Nous avons eu quelques secondes seulement pour en parler à Marrakech, monsieur le ministre. Votre soutien serait le bienvenu pour la réussite de cette entreprise au sein du projet de loi de finances rectificative, que nous commencerons d’examiner en séance dans deux jours. Nous pourrions enfin débloquer ce projet de dotation additionnelle climat, soutenu par tous les réseaux de collectivités territoriales françaises, mais à propos duquel Bercy est beaucoup moins enthousiaste.
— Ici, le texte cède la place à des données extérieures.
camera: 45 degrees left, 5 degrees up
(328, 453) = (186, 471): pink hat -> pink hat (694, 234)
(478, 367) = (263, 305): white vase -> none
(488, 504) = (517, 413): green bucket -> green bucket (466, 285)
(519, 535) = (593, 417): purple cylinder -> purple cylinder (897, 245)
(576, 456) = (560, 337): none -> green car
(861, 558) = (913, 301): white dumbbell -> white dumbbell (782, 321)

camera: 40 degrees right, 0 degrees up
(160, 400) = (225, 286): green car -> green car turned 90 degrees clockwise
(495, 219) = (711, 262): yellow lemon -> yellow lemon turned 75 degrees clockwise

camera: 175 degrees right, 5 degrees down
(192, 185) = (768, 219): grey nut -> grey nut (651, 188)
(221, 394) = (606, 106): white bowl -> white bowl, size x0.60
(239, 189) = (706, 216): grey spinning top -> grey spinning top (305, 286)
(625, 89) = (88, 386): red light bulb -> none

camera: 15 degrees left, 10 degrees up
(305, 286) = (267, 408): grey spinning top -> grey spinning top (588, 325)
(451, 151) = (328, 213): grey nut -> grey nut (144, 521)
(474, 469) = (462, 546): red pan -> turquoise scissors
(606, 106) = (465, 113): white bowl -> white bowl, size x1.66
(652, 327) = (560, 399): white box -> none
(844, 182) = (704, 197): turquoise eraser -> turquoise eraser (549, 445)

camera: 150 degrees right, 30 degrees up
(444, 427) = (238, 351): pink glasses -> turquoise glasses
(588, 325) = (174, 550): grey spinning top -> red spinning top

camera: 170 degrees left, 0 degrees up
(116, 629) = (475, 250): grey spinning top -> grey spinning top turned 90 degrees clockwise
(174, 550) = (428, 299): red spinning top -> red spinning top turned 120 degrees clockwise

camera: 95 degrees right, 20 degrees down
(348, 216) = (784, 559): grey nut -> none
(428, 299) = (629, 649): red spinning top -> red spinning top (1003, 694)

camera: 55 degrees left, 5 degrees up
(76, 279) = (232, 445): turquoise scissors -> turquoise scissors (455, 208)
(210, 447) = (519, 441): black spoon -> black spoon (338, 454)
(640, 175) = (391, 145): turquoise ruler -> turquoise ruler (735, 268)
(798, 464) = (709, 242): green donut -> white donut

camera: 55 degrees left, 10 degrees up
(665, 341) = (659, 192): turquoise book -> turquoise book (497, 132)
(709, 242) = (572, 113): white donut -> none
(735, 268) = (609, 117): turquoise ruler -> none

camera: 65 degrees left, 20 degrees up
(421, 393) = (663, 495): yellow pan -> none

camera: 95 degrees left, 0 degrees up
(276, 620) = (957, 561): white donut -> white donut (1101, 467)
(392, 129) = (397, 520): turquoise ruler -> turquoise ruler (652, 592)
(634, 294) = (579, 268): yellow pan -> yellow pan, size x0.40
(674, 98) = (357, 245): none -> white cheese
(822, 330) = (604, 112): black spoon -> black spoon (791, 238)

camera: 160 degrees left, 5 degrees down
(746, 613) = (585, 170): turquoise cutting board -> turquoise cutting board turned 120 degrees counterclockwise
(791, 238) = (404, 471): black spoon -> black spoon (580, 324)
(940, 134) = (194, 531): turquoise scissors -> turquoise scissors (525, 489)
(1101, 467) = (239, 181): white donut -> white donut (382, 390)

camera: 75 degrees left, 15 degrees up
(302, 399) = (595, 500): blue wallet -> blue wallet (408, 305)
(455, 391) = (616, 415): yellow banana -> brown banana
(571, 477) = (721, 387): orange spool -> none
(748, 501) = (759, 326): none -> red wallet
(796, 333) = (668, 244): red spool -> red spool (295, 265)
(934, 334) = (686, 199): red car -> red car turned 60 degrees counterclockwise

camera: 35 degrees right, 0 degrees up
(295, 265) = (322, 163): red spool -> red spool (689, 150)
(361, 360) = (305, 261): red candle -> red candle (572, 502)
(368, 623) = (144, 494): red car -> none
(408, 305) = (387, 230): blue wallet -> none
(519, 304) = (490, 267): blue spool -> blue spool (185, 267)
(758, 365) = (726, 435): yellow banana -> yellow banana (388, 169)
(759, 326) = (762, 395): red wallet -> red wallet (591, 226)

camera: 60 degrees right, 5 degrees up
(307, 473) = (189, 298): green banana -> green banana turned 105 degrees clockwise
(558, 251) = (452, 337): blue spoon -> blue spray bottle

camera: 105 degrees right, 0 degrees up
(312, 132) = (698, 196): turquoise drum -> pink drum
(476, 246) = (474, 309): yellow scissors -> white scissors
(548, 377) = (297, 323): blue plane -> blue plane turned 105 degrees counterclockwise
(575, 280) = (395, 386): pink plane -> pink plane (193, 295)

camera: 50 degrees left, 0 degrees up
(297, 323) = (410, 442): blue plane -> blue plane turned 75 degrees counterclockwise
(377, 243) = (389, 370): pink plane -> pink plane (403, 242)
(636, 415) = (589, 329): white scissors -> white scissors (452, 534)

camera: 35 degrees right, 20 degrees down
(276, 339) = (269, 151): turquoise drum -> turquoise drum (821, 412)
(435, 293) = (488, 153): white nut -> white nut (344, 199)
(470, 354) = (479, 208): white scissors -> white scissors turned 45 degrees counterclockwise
Ce serait envoyer aux intercommunalités un signal extrêmement positif, qui leur permettrait de s’engager pleinement dans la réalisation des plans climat-énergie, désormais obligatoires.
J’en viens à un autre sujet abordé par le projet de loi.
Le groupe écologiste déplore le travail de sape des opérateurs téléphoniques contre la loi Abeille, auquel, malheureusement, certains parlementaires de l'Assemblée nationale se sont montrés réceptifs.
Le groupe écologiste n’est pas opposé à ce qu'on débatte d'aménagements spécifiques aux zones de montagne sur ces questions. Le débat à ce sujet est légitime. En revanche, il a été pris prétexte du présent projet de loi pour restreindre, sur tout le territoire, et non pas seulement en zone de montagne, l'information des élus locaux en cas de modification substantielle d'une antenne-relais existante, en limitant les possibilités de recours à la médiation par le préfet, ce qui est inacceptable. La méthode consistant à revenir de manière incidente sur ces dispositifs, sur tout le territoire – et donc bien au-delà du champ de ce texte –, est clairement manipulatrice ; elle flirte avec le cavalier législatif.
Le groupe écologiste espère que le Sénat, représentant des collectivités territoriales, saura faire preuve de sagesse et reviendra sur ces dispositions, notamment celles qui diminuent l'information des élus locaux. Nos concitoyens sont demandeurs de transparence au sujet des antennes-relais ; il est donc paradoxal de vouloir réduire l'information des maires et présidents d’EPCI, qui mettent justement ces informations à disposition de leurs administrés. C'est, de plus, probablement contre-productif, et cela fait courir le risque de remobiliser des associations de riverains, dont la principale demande est celle de la transparence.
Le temps qui m’est imparti étant presque écoulé, je n’aborderai que rapidement mes derniers points ; nous aurons l’occasion d’y revenir lors de l’examen des articles.
Nous sommes par exemple inquiets de la remise en cause du principe de continuité écologique des cours d’eau. Par ailleurs, les zones de tranquillité dans les parcs nationaux ont fait l’objet d’un compromis à l’Assemblée nationale ; revenir dessus n’était pas nécessaire.
Ces réserves apportées, et si des reculs supplémentaires ne sont pas introduits, le groupe écologiste votera pour ce texte, très positif dans les grands principes qu’il pose.